You Can Help a UN Citizen Ambassador in Haiti
Editor’s note: All of us in the PopTech community can help by spreading the word about this Twitter campaign with specific syntactic conventions. Emily will be in touch as she heads back to Haiti; see her photo essay from Haiti in December 2009 here.
Just two weeks ago, I returned from a month-long trip to Haiti, taking photos and documenting the serious humanitarian crisis. (More about my journey is here.) I couldn’t have imagined that the friends I made and happy children I photographed in the streets would soon be in peril, or dead.
Photo by Emily Troutman
Now, I am about to head back, working as a photojournalist and writer, but I need your help, PopTech readers, as I try to make a difference — using the internet — to find peoples’ loved ones lost in the wreckage.
Throughout this catastrophe, the Twittersphere has been my primary source of information coming out of Haiti because phone service has been down, but internet is working. Twitter is especially being used by people who were desperate, like me, to find out if their friends and family are alive. People send dozens of tweets in every direction with their families’ names.
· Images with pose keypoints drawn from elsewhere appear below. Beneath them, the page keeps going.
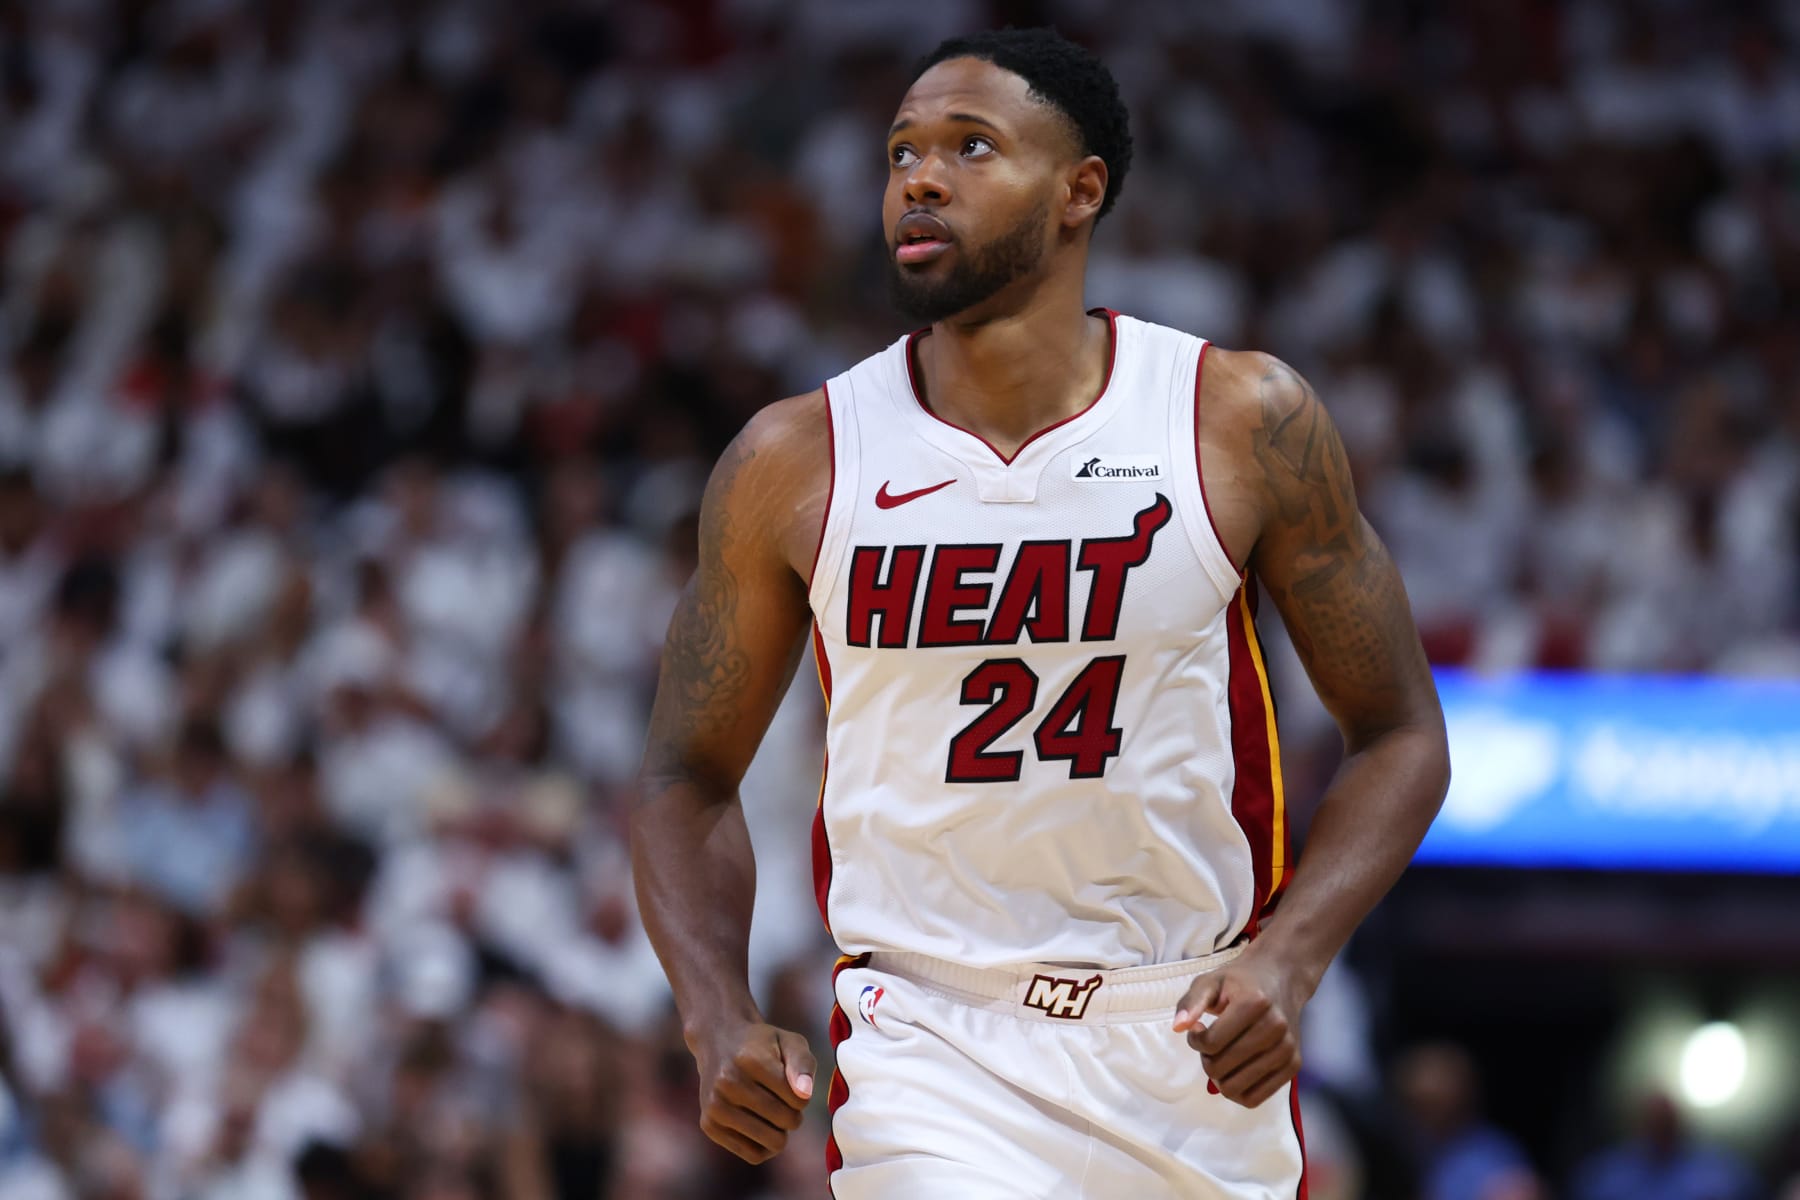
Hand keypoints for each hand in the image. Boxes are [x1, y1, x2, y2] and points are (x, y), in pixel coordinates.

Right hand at [691, 1020, 815, 1163]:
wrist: (717, 1043)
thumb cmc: (761, 1045)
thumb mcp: (789, 1042)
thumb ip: (803, 1064)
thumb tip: (804, 1094)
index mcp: (751, 1060)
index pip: (798, 1100)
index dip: (802, 1095)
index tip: (790, 1085)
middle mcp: (728, 1083)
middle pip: (786, 1121)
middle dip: (792, 1114)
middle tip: (781, 1100)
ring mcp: (716, 1106)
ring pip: (772, 1142)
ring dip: (780, 1131)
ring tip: (772, 1113)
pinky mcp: (709, 1125)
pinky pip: (753, 1155)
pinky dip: (764, 1146)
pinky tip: (760, 1127)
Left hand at [1171, 944, 1307, 1107]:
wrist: (1282, 978)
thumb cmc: (1241, 981)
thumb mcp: (1211, 980)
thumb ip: (1192, 1002)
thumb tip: (1178, 1027)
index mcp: (1255, 1003)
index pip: (1211, 1043)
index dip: (1195, 1040)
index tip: (1198, 1028)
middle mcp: (1276, 1027)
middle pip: (1220, 1068)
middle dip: (1206, 1058)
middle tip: (1211, 1043)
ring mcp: (1287, 1049)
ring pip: (1235, 1088)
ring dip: (1220, 1076)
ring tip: (1223, 1055)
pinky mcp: (1294, 1066)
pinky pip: (1255, 1098)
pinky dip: (1237, 1090)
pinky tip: (1235, 1069)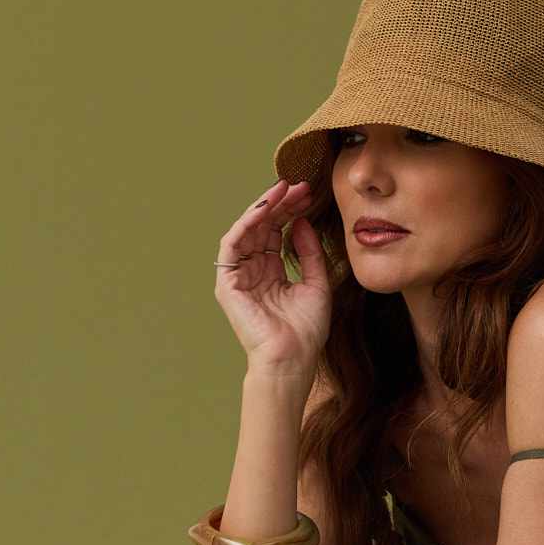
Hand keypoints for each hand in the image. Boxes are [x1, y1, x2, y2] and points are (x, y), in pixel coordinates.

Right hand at [215, 177, 331, 373]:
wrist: (292, 358)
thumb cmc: (306, 330)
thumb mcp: (316, 283)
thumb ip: (309, 252)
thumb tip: (301, 222)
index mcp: (272, 274)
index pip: (277, 233)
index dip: (291, 212)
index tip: (307, 194)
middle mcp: (253, 272)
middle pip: (263, 228)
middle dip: (280, 204)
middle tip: (298, 185)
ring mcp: (238, 277)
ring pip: (246, 231)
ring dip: (263, 208)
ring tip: (282, 190)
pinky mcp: (227, 283)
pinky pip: (232, 245)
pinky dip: (246, 224)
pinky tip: (264, 209)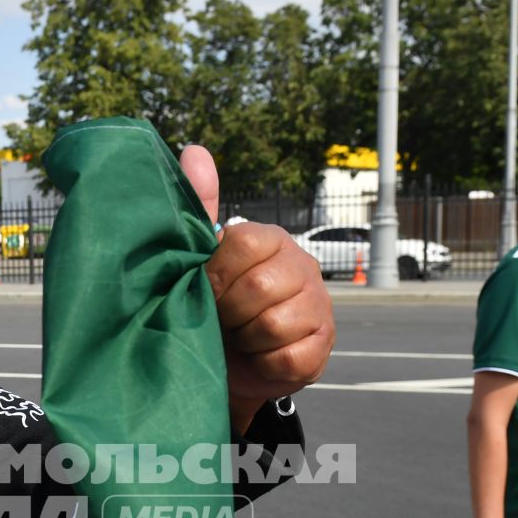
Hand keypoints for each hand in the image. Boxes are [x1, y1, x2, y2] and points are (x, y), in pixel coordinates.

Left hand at [183, 146, 334, 431]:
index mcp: (269, 240)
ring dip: (246, 340)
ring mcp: (318, 306)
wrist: (230, 367)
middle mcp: (300, 266)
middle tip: (223, 319)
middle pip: (259, 288)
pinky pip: (289, 358)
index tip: (207, 289)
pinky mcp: (323, 345)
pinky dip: (265, 364)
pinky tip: (260, 357)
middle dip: (230, 311)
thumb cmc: (213, 309)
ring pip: (274, 325)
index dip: (216, 275)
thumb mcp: (199, 260)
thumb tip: (194, 150)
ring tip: (241, 337)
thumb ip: (198, 210)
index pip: (243, 244)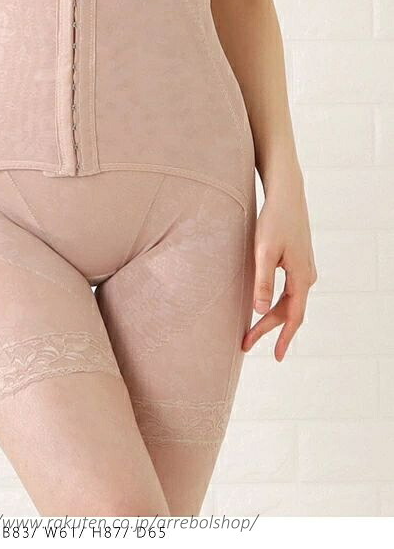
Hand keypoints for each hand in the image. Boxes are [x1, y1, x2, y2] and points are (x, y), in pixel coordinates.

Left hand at [242, 174, 316, 360]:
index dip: (283, 338)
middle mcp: (307, 275)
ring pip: (288, 301)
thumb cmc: (274, 220)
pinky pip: (288, 290)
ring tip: (251, 331)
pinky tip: (263, 306)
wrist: (286, 194)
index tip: (276, 358)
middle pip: (289, 311)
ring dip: (270, 317)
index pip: (293, 316)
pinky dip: (275, 303)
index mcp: (301, 276)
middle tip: (245, 344)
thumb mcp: (264, 251)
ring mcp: (303, 268)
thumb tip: (258, 311)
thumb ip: (262, 281)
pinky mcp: (297, 261)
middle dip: (268, 329)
They also search Twitter for the names of their friends, neighborhoods, streets, etc. Unfortunately, as we all know, search.twitter.com is a horrible way to really drill down and filter information, both because of the volume of tweets and the mix of content. Lists are also clumsy, user-driven and random.
Project EPIC (Empowering People in Crisis) has come up with a brilliant plan to teach people how to “Tweak the Tweet,” a smart tagging system for listing to track and sort Haitians who are lost, dead, injured, missing or alive.
Right now, people are simply re-Tweeting names and other peoples’ desperate cries to find loved ones. Many people are asking me to find their families through e-mails and Facebook. But when I get to Haiti, the bandwidth will be very low and opening Facebook pages and e-mail will be burdensome.
If you want to help make a difference, I propose the ultimate re-tweeting:
Everyone should go on Twitter, Facebook, and other walls for lost loved ones in Haiti, and rewrite calls for information and updates in the format proposed by EPIC.
Here’s an example of a descriptive tweet with specific hashtags:
#haiti #imok #name John Doe #loc Mirebalais Shelter #status minor injuries
A quick suggestion: so that there is less duplication of effort, people could commit to ONLY rewriting the names of people whose first initial is the same as theirs.
My promise: When I am in Haiti, I will make every effort to visit Twitter and look for the names of people missing when I travel the city’s neighborhoods. I will tell you what I find, and I will show you how you’ve healed Haiti from your homes.
Let’s show the world what technology can do.